→ **STATED GOAL**: Rewrite every line of the records below as a Markdown table with two columns, Row and Line. Number the rows in order and leave out any blank lines.
══ EXERCISE MATERIAL
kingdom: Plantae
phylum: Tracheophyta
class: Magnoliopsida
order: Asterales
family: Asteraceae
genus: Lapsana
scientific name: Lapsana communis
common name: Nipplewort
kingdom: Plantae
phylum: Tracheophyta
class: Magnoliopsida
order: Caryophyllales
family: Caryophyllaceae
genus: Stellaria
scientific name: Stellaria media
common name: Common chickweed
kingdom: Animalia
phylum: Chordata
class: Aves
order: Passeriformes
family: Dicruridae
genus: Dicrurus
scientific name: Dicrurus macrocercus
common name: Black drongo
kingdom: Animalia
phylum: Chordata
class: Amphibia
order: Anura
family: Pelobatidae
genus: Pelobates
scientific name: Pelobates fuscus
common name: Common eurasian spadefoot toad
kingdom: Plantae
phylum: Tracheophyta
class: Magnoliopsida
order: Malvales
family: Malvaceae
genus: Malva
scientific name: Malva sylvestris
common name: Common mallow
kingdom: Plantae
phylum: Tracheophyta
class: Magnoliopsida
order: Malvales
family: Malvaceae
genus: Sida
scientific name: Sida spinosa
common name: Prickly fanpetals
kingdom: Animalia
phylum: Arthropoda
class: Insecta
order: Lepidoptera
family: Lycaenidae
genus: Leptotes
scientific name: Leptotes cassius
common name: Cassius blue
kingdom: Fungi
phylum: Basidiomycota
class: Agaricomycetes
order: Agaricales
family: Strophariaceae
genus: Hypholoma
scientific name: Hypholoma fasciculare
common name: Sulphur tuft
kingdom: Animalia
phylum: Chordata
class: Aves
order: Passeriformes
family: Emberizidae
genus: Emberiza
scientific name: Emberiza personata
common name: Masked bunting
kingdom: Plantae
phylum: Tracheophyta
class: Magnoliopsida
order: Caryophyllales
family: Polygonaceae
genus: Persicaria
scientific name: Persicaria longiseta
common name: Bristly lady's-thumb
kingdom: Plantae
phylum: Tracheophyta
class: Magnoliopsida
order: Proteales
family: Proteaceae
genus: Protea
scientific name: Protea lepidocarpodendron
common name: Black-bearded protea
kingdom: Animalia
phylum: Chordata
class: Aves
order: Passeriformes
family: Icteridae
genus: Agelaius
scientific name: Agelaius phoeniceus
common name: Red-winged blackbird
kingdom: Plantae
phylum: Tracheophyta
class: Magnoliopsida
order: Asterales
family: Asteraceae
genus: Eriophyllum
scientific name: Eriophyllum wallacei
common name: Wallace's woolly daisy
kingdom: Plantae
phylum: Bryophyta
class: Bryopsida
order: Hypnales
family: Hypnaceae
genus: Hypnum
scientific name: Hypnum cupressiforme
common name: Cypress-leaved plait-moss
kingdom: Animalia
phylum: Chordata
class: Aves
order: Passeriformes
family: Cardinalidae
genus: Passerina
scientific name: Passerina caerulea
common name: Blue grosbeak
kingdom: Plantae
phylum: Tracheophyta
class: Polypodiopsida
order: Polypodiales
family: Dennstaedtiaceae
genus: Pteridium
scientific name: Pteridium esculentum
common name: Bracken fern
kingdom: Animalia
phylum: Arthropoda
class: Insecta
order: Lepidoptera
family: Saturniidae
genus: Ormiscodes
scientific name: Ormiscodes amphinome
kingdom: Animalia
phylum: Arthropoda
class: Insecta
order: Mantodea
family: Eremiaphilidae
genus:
════
→ **TASK SOLUTION**:
| Row | Line |
|---|---|
| 1 | kingdom: Plantae |
| 2 | phylum: Tracheophyta |
| 3 | class: Magnoliopsida |
| 4 | order: Asterales |
| 5 | family: Asteraceae |
| 6 | genus: Lapsana |
| 7 | scientific name: Lapsana communis |
| 8 | common name: Nipplewort |
| 9 | kingdom: Plantae |
| 10 | phylum: Tracheophyta |
| 11 | class: Magnoliopsida |
| 12 | order: Caryophyllales |
| 13 | family: Caryophyllaceae |
| 14 | genus: Stellaria |
| 15 | scientific name: Stellaria media |
| 16 | common name: Common chickweed |
| 17 | kingdom: Animalia |
| 18 | phylum: Chordata |
| 19 | class: Aves |
| 20 | order: Passeriformes |
| 21 | family: Dicruridae |
| 22 | genus: Dicrurus |
| 23 | scientific name: Dicrurus macrocercus |
| 24 | common name: Black drongo |
| 25 | kingdom: Animalia |
| 26 | phylum: Chordata |
| 27 | class: Amphibia |
| 28 | order: Anura |
| 29 | family: Pelobatidae |
| 30 | genus: Pelobates |
| 31 | scientific name: Pelobates fuscus |
| 32 | common name: Common eurasian spadefoot toad |
| 33 | kingdom: Plantae |
| 34 | phylum: Tracheophyta |
| 35 | class: Magnoliopsida |
| 36 | order: Malvales |
| 37 | family: Malvaceae |
| 38 | genus: Malva |
| 39 | scientific name: Malva sylvestris |
| 40 | common name: Common mallow |
| 41 | kingdom: Plantae |
| 42 | phylum: Tracheophyta |
| 43 | class: Magnoliopsida |
| 44 | order: Malvales |
| 45 | family: Malvaceae |
| 46 | genus: Sida |
| 47 | scientific name: Sida spinosa |
| 48 | common name: Prickly fanpetals |
| 49 | kingdom: Animalia |
| 50 | phylum: Arthropoda |
| 51 | class: Insecta |
| 52 | order: Lepidoptera |
| 53 | family: Lycaenidae |
| 54 | genus: Leptotes |
| 55 | scientific name: Leptotes cassius |
| 56 | common name: Cassius blue |
| 57 | kingdom: Fungi |
| 58 | phylum: Basidiomycota |
| 59 | class: Agaricomycetes |
| 60 | order: Agaricales |
| 61 | family: Strophariaceae |
| 62 | genus: Hypholoma |
| 63 | scientific name: Hypholoma fasciculare |
| 64 | common name: Sulphur tuft |
| 65 | kingdom: Animalia |
| 66 | phylum: Chordata |
| 67 | class: Aves |
| 68 | order: Passeriformes |
| 69 | family: Emberizidae |
| 70 | genus: Emberiza |
| 71 | scientific name: Emberiza personata |
| 72 | common name: Masked bunting |
| 73 | kingdom: Plantae |
| 74 | phylum: Tracheophyta |
| 75 | class: Magnoliopsida |
| 76 | order: Caryophyllales |
| 77 | family: Polygonaceae |
| 78 | genus: Persicaria |
| 79 | scientific name: Persicaria longiseta |
| 80 | common name: Bristly lady's-thumb |
| 81 | kingdom: Plantae |
| 82 | phylum: Tracheophyta |
| 83 | class: Magnoliopsida |
| 84 | order: Proteales |
| 85 | family: Proteaceae |
| 86 | genus: Protea |
| 87 | scientific name: Protea lepidocarpodendron |
| 88 | common name: Black-bearded protea |
| 89 | kingdom: Animalia |
| 90 | phylum: Chordata |
| 91 | class: Aves |
| 92 | order: Passeriformes |
| 93 | family: Icteridae |
| 94 | genus: Agelaius |
| 95 | scientific name: Agelaius phoeniceus |
| 96 | common name: Red-winged blackbird |
| 97 | kingdom: Plantae |
| 98 | phylum: Tracheophyta |
| 99 | class: Magnoliopsida |
| 100 | order: Asterales |
| 101 | family: Asteraceae |
| 102 | genus: Eriophyllum |
| 103 | scientific name: Eriophyllum wallacei |
| 104 | common name: Wallace's woolly daisy |
| 105 | kingdom: Plantae |
| 106 | phylum: Bryophyta |
| 107 | class: Bryopsida |
| 108 | order: Hypnales |
| 109 | family: Hypnaceae |
| 110 | genus: Hypnum |
| 111 | scientific name: Hypnum cupressiforme |
| 112 | common name: Cypress-leaved plait-moss |
| 113 | kingdom: Animalia |
| 114 | phylum: Chordata |
| 115 | class: Aves |
| 116 | order: Passeriformes |
| 117 | family: Cardinalidae |
| 118 | genus: Passerina |
| 119 | scientific name: Passerina caerulea |
| 120 | common name: Blue grosbeak |
| 121 | kingdom: Plantae |
| 122 | phylum: Tracheophyta |
| 123 | class: Polypodiopsida |
| 124 | order: Polypodiales |
| 125 | family: Dennstaedtiaceae |
| 126 | genus: Pteridium |
| 127 | scientific name: Pteridium esculentum |
| 128 | common name: Bracken fern |
| 129 | kingdom: Animalia |
| 130 | phylum: Arthropoda |
| 131 | class: Insecta |
| 132 | order: Lepidoptera |
| 133 | family: Saturniidae |
| 134 | genus: Ormiscodes |
| 135 | scientific name: Ormiscodes amphinome |
| 136 | kingdom: Animalia |
| 137 | phylum: Arthropoda |
| 138 | class: Insecta |
| 139 | order: Mantodea |
| 140 | family: Eremiaphilidae |
| 141 | genus: |